By The TFA Editorial Team

April 22, 2015

Tracking student progress plays a key role in being an effective teacher. Having students see their growth and review how it relates to bigger goals increases student investment. Plus, tracking helps you, as the teacher, stay invested and continue to increase your own effectiveness by seeing trends in student data.

Learn more about tracking student progress in the following post adapted from a lesson by Teach For America alum Ashley Boven.

By setting up an effective tracking system, you can determine what students are and aren’t getting from your lesson plans, when to slow down, when to speed up, when to re-teach, when to move on, when to celebrate, and when to ask yourself, “What teacher action is causing these gaps/strengths?”

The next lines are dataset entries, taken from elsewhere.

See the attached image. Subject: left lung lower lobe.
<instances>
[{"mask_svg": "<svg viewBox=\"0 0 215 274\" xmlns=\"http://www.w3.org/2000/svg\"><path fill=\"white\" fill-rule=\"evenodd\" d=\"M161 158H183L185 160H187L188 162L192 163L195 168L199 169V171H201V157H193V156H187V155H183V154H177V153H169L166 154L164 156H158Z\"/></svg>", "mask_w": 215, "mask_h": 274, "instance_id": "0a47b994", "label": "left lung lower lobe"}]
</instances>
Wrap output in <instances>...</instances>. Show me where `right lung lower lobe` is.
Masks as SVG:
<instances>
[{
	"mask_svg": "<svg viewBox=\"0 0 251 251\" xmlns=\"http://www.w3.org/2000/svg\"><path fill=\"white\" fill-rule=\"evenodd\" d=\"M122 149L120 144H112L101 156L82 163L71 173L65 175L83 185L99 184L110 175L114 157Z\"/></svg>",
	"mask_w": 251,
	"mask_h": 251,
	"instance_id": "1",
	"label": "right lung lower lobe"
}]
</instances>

A good tracking system should:

  • Fit your style of teaching and management
  • Be time efficient
  • Be relatable to the students
  • Be updated regularly
  • Connect to the your big goal

Student vs. Teacher Tracking

There are two main types of tracking: student-centered tracking and teacher-centered tracking. Teacher-centered tracking is a system that you are in control of and update and convey its messages/trends to your students. This tracking is generally more isolated from the rest of your classroom structures, and since it is driven by you, it will not thrive as much on student investment. This tracking should not only be in the form of a personal spreadsheet other system, but also visual, class-by-class or student-by-student trackers displayed in your classroom and on hall walls.

Student-centered tracking systems generally require more instructional time than a teacher-centered system, but offer more student investment since students are driving the tracking and trend discoveries, and making connections of their own. Student tracking systems usually center around some sort of individual goal setting, and chart that progress using various forms of student-friendly organizers such as big idea/objective inventories, unit by unit graphs, or objective by objective charts.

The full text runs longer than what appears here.